■ THE TASK: What lines of the data hold the string "undo"? Pull each one out.

■ Records from a collection:
[Start of Attachment]

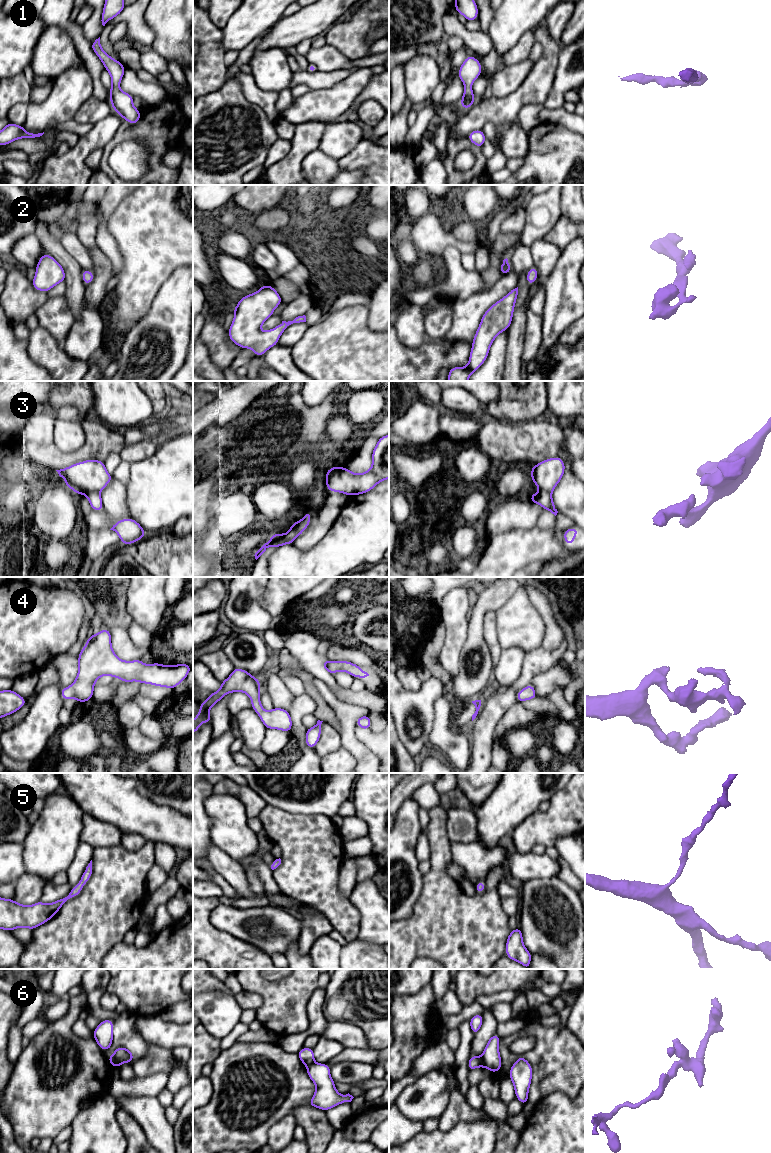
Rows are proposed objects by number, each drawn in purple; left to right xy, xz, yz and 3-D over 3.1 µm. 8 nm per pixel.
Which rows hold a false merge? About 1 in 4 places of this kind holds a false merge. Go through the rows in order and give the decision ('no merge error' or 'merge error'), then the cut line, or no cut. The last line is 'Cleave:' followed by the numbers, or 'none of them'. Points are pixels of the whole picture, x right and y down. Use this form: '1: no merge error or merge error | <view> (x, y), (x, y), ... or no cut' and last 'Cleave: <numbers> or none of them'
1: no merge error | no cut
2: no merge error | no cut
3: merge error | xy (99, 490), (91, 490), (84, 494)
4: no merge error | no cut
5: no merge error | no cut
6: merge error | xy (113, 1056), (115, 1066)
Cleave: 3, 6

[End of Attachment]
[Start of Attachment]

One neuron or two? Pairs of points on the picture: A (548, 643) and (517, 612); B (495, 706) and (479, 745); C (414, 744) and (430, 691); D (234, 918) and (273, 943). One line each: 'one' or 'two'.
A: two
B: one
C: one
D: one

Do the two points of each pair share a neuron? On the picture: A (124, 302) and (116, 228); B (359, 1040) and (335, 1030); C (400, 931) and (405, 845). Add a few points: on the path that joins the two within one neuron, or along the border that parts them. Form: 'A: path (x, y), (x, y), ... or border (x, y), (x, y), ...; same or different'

[End of Attachment]
[Start of Attachment]

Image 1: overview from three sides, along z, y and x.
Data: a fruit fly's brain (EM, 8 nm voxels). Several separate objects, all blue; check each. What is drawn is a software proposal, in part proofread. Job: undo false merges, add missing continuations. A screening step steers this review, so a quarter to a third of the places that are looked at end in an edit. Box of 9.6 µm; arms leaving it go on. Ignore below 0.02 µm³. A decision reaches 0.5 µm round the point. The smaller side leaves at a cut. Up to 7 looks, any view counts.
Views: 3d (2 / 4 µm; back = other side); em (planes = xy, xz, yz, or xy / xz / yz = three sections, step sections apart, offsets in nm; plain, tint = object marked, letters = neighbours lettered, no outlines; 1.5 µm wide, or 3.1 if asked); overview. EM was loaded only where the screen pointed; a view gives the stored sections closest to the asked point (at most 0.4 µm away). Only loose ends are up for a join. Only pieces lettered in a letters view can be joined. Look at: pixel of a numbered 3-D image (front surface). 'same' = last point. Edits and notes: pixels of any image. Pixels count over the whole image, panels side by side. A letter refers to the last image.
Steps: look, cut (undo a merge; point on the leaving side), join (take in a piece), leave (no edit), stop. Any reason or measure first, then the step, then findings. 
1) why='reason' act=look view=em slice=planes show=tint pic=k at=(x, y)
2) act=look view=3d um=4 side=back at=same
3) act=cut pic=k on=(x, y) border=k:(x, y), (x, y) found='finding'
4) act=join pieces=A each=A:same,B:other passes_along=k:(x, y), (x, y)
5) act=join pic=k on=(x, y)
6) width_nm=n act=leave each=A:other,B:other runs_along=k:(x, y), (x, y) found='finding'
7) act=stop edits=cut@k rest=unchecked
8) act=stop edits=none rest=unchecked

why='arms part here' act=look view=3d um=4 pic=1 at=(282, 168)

[End of Attachment]

■ REPLY TO THE TASK:
Data: a fruit fly's brain (EM, 8 nm voxels). Several separate objects, all blue; check each. What is drawn is a software proposal, in part proofread. Job: undo false merges, add missing continuations. A screening step steers this review, so a quarter to a third of the places that are looked at end in an edit. Box of 9.6 µm; arms leaving it go on. Ignore below 0.02 µm³. A decision reaches 0.5 µm round the point. The smaller side leaves at a cut. Up to 7 looks, any view counts.
Steps: look, cut (undo a merge; point on the leaving side), join (take in a piece), leave (no edit), stop. Any reason or measure first, then the step, then findings. 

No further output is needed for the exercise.